We often use others’ opinions to guide our choices. For example, we use movie and Yelp reviews to decide what to watch and where to eat. But opinions can be hard to interpret because they depend on objective facts (e.g., movie/food quality) and subjective perspectives (e.g., reviewers’ tastes). So, when seeking opinions, we face a trade-off between

  1. “well-informed” sources who know a lot and
  2. “well-understood” sources with known perspectives.

Sethi and Yildiz (2016) study this trade-off and its consequences. They consider a group of people who receive noisy signals about a sequence of states. These people form posterior beliefs (“opinions”) about each state based on their signal precisions (“expertise”) and prior beliefs (“perspectives”). Expertise is public, and varies across people and states. Perspectives are private, and vary across people but not states. Everyone observes their own opinion and the opinion of a chosen “target.” They always choose the target whose opinion reveals the most information about the current state.

Initially, no-one knows anyone else’s perspective, so everyone chooses the target with the most expertise (i.e., the most precise signal). But people learn others’ perspectives over time by comparing the signals they receive to the opinions they observe. Eventually, everyone attaches to a set of “long-run experts” and never considers opinions outside that set, even if those opinions are better informed.

This set of long-run experts can vary across people. To see why, suppose Alice and Bob observe Charlie’s opinion about a given state. Alice and Charlie receive precise signals about that state, but Bob doesn’t. Alice knows that her opinion can only differ from Charlie’s if they have different perspectives. In contrast, Bob can’t tell if his opinion differs from Charlie’s because they have different perspectives or because Bob’s signal is imprecise. So Alice learns more about Charlie’s perspective than Bob does. She’s more likely to include Charlie in her set of long-run experts.

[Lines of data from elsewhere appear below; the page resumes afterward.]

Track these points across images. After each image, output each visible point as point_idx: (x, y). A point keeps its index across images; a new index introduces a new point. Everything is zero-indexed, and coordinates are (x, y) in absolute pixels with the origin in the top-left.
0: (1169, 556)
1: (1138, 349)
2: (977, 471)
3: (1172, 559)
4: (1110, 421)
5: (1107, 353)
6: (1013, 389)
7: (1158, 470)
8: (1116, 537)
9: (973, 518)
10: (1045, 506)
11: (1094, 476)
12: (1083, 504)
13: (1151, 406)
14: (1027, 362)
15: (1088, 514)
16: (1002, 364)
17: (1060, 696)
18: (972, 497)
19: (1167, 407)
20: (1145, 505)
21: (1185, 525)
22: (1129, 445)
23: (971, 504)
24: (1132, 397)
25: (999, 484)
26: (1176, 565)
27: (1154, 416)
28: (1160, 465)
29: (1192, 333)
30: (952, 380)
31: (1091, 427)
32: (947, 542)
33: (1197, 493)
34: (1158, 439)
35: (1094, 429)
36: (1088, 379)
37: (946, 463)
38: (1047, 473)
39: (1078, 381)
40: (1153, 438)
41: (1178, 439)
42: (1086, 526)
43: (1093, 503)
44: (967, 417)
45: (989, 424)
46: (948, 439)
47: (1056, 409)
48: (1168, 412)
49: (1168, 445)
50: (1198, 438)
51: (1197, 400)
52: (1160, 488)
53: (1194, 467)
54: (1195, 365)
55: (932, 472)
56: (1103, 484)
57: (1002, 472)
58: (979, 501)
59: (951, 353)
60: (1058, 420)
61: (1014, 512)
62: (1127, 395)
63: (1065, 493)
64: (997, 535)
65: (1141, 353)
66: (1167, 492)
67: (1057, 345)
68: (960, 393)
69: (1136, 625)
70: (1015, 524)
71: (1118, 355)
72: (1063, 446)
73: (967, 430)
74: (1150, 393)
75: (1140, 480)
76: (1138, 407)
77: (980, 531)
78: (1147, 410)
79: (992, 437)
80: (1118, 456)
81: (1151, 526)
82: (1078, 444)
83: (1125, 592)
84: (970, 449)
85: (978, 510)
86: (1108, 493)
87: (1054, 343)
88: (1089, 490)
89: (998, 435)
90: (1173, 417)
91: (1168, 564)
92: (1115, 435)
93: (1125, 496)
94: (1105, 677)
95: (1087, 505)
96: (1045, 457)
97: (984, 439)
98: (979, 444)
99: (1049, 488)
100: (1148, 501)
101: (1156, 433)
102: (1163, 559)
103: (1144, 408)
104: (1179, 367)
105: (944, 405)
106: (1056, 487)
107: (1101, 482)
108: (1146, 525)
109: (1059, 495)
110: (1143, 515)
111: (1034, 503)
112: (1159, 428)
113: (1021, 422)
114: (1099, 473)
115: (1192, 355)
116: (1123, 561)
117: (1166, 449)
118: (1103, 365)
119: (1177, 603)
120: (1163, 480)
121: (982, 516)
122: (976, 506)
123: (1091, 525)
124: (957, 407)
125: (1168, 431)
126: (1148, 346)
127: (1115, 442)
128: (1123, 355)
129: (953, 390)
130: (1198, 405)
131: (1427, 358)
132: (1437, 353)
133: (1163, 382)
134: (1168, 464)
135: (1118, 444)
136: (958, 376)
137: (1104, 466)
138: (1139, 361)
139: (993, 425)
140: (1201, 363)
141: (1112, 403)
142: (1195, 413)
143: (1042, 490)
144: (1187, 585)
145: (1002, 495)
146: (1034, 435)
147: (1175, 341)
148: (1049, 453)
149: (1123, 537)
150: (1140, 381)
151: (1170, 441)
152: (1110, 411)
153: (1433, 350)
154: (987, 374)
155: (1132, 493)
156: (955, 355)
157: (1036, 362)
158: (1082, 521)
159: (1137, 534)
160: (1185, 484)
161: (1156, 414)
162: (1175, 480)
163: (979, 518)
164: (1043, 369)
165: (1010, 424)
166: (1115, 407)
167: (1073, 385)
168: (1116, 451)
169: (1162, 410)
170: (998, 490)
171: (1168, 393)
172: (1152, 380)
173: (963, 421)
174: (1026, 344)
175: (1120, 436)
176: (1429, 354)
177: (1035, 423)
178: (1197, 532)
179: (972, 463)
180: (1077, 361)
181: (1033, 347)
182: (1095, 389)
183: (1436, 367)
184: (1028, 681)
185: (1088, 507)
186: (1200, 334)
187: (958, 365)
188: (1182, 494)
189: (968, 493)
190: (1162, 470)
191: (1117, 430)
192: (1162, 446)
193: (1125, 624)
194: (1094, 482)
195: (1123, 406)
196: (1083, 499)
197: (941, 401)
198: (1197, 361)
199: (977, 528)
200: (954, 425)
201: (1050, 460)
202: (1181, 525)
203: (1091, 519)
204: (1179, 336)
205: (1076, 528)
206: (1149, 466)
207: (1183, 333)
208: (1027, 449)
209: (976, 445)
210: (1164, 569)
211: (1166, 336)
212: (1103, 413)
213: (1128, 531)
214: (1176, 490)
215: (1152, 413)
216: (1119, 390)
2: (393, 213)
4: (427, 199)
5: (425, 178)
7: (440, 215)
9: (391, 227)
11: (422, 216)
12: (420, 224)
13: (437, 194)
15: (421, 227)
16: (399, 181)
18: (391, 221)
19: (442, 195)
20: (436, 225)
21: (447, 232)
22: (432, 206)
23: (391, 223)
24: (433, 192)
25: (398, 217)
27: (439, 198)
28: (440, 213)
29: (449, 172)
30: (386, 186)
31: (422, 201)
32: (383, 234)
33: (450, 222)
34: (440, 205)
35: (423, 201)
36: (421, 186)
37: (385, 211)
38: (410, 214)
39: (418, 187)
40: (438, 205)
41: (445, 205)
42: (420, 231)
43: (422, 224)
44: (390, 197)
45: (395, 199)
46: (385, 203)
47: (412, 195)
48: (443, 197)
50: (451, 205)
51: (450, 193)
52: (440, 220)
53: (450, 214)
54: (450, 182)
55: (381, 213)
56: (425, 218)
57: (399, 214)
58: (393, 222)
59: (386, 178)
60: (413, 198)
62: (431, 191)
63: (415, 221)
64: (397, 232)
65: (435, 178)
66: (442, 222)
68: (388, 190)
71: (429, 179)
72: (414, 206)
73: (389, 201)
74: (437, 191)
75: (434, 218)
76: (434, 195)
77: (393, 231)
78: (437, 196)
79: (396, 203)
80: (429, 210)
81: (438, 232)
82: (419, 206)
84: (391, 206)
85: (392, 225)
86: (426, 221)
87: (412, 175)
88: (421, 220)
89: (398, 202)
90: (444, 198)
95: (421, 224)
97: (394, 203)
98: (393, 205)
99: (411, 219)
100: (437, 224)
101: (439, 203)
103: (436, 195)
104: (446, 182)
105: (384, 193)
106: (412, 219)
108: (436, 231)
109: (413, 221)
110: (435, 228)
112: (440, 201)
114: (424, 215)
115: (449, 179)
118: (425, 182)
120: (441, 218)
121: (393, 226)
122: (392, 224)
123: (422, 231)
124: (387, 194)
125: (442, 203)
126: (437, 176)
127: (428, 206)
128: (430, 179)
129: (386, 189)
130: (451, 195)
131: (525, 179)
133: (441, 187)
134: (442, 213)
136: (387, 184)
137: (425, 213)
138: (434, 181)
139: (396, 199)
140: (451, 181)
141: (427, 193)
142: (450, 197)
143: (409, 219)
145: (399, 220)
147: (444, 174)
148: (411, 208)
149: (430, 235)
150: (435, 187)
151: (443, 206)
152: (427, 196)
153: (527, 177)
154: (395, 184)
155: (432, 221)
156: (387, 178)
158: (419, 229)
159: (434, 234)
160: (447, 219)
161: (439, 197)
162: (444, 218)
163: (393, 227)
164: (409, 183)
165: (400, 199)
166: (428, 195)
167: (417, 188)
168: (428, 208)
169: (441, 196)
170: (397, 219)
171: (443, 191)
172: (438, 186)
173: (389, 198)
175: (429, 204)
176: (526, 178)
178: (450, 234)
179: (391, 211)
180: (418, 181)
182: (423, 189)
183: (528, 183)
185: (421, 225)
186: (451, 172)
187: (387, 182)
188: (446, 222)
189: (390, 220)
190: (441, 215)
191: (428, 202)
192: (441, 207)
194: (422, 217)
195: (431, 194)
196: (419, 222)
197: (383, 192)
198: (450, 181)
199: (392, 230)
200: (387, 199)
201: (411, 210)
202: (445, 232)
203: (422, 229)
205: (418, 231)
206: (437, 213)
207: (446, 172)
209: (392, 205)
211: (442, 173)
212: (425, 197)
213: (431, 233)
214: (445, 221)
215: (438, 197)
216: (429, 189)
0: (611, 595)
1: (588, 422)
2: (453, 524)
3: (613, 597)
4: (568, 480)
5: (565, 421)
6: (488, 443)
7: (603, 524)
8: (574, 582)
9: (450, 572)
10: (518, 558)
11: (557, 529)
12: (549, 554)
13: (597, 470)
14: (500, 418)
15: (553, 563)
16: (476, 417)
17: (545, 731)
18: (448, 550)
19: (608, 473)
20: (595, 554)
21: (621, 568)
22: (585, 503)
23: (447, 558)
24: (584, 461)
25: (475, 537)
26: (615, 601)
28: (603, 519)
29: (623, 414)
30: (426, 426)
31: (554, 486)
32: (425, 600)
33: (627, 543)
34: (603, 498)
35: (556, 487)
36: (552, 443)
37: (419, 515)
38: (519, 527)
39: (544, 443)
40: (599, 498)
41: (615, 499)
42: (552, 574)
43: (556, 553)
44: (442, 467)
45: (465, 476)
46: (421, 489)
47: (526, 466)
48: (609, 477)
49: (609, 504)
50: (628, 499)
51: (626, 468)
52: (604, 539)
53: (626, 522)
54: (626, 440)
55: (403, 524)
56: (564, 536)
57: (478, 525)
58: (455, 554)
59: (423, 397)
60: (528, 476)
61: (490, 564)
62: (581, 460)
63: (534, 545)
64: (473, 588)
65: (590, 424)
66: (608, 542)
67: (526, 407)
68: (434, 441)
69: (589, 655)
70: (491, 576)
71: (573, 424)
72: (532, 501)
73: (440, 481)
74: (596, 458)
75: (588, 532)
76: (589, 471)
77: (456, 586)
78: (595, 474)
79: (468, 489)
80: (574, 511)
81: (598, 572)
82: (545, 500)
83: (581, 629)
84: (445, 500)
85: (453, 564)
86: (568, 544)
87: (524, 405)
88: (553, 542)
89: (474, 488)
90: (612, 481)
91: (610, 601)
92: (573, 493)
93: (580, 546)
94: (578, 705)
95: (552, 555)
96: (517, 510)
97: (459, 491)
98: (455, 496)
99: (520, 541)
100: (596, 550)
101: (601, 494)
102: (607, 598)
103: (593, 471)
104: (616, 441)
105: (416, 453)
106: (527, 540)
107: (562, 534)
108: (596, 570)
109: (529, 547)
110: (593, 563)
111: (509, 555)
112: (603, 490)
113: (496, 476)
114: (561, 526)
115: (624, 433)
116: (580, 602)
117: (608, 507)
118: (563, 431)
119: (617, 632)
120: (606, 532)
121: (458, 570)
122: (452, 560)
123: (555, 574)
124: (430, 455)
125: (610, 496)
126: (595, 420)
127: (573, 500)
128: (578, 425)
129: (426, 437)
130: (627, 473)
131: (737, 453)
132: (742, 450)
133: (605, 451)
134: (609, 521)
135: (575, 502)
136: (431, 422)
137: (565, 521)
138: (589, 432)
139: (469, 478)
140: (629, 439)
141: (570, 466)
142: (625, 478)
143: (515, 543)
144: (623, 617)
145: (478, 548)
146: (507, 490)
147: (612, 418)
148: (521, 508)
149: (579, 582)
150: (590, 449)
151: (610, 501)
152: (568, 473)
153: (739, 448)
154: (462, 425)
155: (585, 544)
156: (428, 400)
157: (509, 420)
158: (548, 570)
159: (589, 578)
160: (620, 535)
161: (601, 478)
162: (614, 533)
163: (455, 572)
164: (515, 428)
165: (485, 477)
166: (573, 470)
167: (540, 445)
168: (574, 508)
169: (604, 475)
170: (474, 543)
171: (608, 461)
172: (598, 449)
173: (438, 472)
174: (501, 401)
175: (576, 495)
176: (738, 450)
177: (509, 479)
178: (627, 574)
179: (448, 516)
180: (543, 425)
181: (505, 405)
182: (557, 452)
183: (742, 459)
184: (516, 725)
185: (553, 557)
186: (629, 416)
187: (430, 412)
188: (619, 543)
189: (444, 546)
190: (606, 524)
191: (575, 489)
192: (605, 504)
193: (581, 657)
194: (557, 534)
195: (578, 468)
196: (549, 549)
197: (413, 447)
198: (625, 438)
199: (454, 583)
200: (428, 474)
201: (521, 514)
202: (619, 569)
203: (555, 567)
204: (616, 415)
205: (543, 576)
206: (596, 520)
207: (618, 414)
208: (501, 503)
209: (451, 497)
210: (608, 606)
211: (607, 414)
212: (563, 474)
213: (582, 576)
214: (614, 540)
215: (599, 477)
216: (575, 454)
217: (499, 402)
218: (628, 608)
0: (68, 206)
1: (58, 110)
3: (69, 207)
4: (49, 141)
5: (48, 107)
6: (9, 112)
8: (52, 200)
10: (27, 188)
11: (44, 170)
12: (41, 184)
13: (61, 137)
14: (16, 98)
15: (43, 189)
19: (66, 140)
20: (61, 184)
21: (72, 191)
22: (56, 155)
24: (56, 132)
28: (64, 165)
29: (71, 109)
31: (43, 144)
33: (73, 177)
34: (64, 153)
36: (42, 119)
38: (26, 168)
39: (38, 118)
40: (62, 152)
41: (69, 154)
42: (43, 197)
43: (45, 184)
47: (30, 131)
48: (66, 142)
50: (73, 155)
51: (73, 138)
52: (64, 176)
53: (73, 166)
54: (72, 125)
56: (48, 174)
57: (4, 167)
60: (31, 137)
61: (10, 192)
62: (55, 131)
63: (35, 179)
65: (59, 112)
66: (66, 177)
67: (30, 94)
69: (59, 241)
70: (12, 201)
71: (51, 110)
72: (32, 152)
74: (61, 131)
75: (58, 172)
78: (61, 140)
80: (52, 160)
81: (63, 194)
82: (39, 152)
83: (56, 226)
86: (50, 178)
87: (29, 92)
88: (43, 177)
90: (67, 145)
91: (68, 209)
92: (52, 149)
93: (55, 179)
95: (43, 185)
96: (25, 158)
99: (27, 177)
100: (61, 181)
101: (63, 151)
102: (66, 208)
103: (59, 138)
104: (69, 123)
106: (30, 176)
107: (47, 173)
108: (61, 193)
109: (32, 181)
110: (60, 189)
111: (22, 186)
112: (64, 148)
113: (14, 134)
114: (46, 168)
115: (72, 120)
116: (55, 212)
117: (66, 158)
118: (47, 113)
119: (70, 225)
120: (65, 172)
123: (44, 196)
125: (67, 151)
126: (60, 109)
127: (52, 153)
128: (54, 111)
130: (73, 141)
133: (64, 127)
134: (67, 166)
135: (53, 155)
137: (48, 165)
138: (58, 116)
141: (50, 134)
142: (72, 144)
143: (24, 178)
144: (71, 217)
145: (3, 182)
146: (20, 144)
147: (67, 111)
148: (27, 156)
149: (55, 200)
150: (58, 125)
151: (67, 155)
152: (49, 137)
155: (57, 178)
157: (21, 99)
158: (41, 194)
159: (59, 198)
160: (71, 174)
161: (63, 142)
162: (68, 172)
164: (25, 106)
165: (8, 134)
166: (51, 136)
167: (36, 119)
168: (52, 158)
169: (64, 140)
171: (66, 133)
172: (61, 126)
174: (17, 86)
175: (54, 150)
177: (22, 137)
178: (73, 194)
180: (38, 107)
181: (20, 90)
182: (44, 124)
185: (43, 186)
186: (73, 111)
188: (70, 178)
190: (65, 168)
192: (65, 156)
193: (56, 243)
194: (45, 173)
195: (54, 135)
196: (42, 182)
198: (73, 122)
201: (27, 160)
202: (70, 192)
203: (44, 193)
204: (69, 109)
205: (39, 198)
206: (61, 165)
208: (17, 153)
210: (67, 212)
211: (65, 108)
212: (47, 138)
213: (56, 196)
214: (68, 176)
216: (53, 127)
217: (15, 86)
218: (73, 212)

Sethi and Yildiz’s model explains why people gravitate to like-minded opinion sources. We learn more about the perspectives of people who know about the same things, making us more likely to attach to them. This contrasts with the trust- and persuasion-based explanations discussed in previous posts. It leads people to ask experts for opinions on topics beyond their expertise. It may also lead people to befriend fellow ideologues who see the world the same (possibly incorrect) way.